## Work to complete:
Before doing anything else, copy the entries below exactly.

(Stored data)
————
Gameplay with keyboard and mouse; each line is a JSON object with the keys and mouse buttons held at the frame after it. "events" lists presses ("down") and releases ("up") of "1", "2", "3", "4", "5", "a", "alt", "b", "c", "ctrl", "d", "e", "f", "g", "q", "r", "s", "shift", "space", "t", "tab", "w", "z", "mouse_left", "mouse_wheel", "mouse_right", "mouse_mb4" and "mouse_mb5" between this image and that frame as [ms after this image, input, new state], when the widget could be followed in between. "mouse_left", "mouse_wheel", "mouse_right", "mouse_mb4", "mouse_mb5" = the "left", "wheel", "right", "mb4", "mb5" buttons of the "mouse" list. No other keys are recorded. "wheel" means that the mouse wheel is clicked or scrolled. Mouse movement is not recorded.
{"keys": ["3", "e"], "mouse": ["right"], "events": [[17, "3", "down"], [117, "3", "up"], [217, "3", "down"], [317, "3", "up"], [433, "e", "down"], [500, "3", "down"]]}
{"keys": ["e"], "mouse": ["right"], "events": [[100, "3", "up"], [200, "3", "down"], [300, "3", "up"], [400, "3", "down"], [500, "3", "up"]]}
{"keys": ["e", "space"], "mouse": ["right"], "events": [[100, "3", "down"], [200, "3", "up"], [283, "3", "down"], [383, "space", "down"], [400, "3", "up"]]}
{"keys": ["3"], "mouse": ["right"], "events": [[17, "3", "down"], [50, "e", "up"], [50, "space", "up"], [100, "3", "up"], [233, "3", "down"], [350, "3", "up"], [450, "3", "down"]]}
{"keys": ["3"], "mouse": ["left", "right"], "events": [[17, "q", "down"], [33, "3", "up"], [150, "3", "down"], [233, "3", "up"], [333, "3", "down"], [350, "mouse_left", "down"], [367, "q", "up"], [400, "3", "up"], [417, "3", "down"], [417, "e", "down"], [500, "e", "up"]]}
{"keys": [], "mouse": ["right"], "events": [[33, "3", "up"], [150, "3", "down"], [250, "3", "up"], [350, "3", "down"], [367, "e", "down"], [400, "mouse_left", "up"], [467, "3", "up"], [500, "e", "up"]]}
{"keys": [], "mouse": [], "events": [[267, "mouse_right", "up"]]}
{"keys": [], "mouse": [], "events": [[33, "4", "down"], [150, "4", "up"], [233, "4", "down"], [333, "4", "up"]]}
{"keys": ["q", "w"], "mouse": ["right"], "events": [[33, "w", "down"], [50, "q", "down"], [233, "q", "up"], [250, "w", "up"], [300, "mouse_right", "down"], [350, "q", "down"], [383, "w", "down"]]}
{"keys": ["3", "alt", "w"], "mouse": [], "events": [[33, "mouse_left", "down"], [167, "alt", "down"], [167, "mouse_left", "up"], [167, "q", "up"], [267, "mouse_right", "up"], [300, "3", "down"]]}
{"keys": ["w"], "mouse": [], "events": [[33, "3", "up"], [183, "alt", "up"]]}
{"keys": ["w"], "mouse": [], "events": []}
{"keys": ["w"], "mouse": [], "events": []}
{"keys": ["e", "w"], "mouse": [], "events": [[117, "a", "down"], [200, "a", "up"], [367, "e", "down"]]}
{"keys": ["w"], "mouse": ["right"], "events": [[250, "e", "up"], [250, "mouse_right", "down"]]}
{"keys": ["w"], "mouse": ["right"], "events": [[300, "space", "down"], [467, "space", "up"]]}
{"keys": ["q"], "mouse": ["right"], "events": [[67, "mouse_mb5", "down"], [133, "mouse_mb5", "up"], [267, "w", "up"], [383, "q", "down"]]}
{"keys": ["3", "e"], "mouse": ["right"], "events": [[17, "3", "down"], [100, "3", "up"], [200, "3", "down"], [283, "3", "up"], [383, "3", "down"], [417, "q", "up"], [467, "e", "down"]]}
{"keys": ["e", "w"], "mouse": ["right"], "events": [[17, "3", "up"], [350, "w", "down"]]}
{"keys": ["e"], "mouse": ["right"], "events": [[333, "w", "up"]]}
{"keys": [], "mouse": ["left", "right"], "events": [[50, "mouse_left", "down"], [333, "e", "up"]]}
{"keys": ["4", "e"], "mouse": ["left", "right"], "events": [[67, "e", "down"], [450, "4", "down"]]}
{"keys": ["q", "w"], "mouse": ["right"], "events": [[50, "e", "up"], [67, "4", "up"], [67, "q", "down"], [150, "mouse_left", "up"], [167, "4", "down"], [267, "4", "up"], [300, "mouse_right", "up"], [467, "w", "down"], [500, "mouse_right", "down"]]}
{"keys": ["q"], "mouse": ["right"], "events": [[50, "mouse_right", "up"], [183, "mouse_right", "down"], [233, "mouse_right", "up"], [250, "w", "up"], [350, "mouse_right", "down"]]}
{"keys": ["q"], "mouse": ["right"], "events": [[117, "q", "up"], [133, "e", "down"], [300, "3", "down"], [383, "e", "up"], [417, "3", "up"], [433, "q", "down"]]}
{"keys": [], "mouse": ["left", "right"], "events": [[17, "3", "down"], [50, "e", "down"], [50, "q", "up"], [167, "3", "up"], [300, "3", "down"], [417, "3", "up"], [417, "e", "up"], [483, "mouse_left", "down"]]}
————
## Solution for this task:
Gameplay with keyboard and mouse; each line is a JSON object with the keys and mouse buttons held at the frame after it. "events" lists presses ("down") and releases ("up") of "1", "2", "3", "4", "5", "a", "alt", "b", "c", "ctrl", "d", "e", "f", "g", "q", "r", "s", "shift", "space", "t", "tab", "w", "z", "mouse_left", "mouse_wheel", "mouse_right", "mouse_mb4" and "mouse_mb5" between this image and that frame as [ms after this image, input, new state], when the widget could be followed in between. "mouse_left", "mouse_wheel", "mouse_right", "mouse_mb4", "mouse_mb5" = the "left", "wheel", "right", "mb4", "mb5" buttons of the "mouse" list. No other keys are recorded. "wheel" means that the mouse wheel is clicked or scrolled. Mouse movement is not recorded.
{"keys": ["3", "e"], "mouse": ["right"], "events": [[17, "3", "down"], [117, "3", "up"], [217, "3", "down"], [317, "3", "up"], [433, "e", "down"], [500, "3", "down"]]}
{"keys": ["e"], "mouse": ["right"], "events": [[100, "3", "up"], [200, "3", "down"], [300, "3", "up"], [400, "3", "down"], [500, "3", "up"]]}
{"keys": ["e", "space"], "mouse": ["right"], "events": [[100, "3", "down"], [200, "3", "up"], [283, "3", "down"], [383, "space", "down"], [400, "3", "up"]]}
{"keys": ["3"], "mouse": ["right"], "events": [[17, "3", "down"], [50, "e", "up"], [50, "space", "up"], [100, "3", "up"], [233, "3", "down"], [350, "3", "up"], [450, "3", "down"]]}
{"keys": ["3"], "mouse": ["left", "right"], "events": [[17, "q", "down"], [33, "3", "up"], [150, "3", "down"], [233, "3", "up"], [333, "3", "down"], [350, "mouse_left", "down"], [367, "q", "up"], [400, "3", "up"], [417, "3", "down"], [417, "e", "down"], [500, "e", "up"]]}
{"keys": [], "mouse": ["right"], "events": [[33, "3", "up"], [150, "3", "down"], [250, "3", "up"], [350, "3", "down"], [367, "e", "down"], [400, "mouse_left", "up"], [467, "3", "up"], [500, "e", "up"]]}
{"keys": [], "mouse": [], "events": [[267, "mouse_right", "up"]]}
{"keys": [], "mouse": [], "events": [[33, "4", "down"], [150, "4", "up"], [233, "4", "down"], [333, "4", "up"]]}
{"keys": ["q", "w"], "mouse": ["right"], "events": [[33, "w", "down"], [50, "q", "down"], [233, "q", "up"], [250, "w", "up"], [300, "mouse_right", "down"], [350, "q", "down"], [383, "w", "down"]]}
{"keys": ["3", "alt", "w"], "mouse": [], "events": [[33, "mouse_left", "down"], [167, "alt", "down"], [167, "mouse_left", "up"], [167, "q", "up"], [267, "mouse_right", "up"], [300, "3", "down"]]}
{"keys": ["w"], "mouse": [], "events": [[33, "3", "up"], [183, "alt", "up"]]}
{"keys": ["w"], "mouse": [], "events": []}
{"keys": ["w"], "mouse": [], "events": []}
{"keys": ["e", "w"], "mouse": [], "events": [[117, "a", "down"], [200, "a", "up"], [367, "e", "down"]]}
{"keys": ["w"], "mouse": ["right"], "events": [[250, "e", "up"], [250, "mouse_right", "down"]]}
{"keys": ["w"], "mouse": ["right"], "events": [[300, "space", "down"], [467, "space", "up"]]}
{"keys": ["q"], "mouse": ["right"], "events": [[67, "mouse_mb5", "down"], [133, "mouse_mb5", "up"], [267, "w", "up"], [383, "q", "down"]]}
{"keys": ["3", "e"], "mouse": ["right"], "events": [[17, "3", "down"], [100, "3", "up"], [200, "3", "down"], [283, "3", "up"], [383, "3", "down"], [417, "q", "up"], [467, "e", "down"]]}
{"keys": ["e", "w"], "mouse": ["right"], "events": [[17, "3", "up"], [350, "w", "down"]]}
{"keys": ["e"], "mouse": ["right"], "events": [[333, "w", "up"]]}
{"keys": [], "mouse": ["left", "right"], "events": [[50, "mouse_left", "down"], [333, "e", "up"]]}
{"keys": ["4", "e"], "mouse": ["left", "right"], "events": [[67, "e", "down"], [450, "4", "down"]]}
{"keys": ["q", "w"], "mouse": ["right"], "events": [[50, "e", "up"], [67, "4", "up"], [67, "q", "down"], [150, "mouse_left", "up"], [167, "4", "down"], [267, "4", "up"], [300, "mouse_right", "up"], [467, "w", "down"], [500, "mouse_right", "down"]]}
{"keys": ["q"], "mouse": ["right"], "events": [[50, "mouse_right", "up"], [183, "mouse_right", "down"], [233, "mouse_right", "up"], [250, "w", "up"], [350, "mouse_right", "down"]]}
{"keys": ["q"], "mouse": ["right"], "events": [[117, "q", "up"], [133, "e", "down"], [300, "3", "down"], [383, "e", "up"], [417, "3", "up"], [433, "q", "down"]]}
{"keys": [], "mouse": ["left", "right"], "events": [[17, "3", "down"], [50, "e", "down"], [50, "q", "up"], [167, "3", "up"], [300, "3", "down"], [417, "3", "up"], [417, "e", "up"], [483, "mouse_left", "down"]]}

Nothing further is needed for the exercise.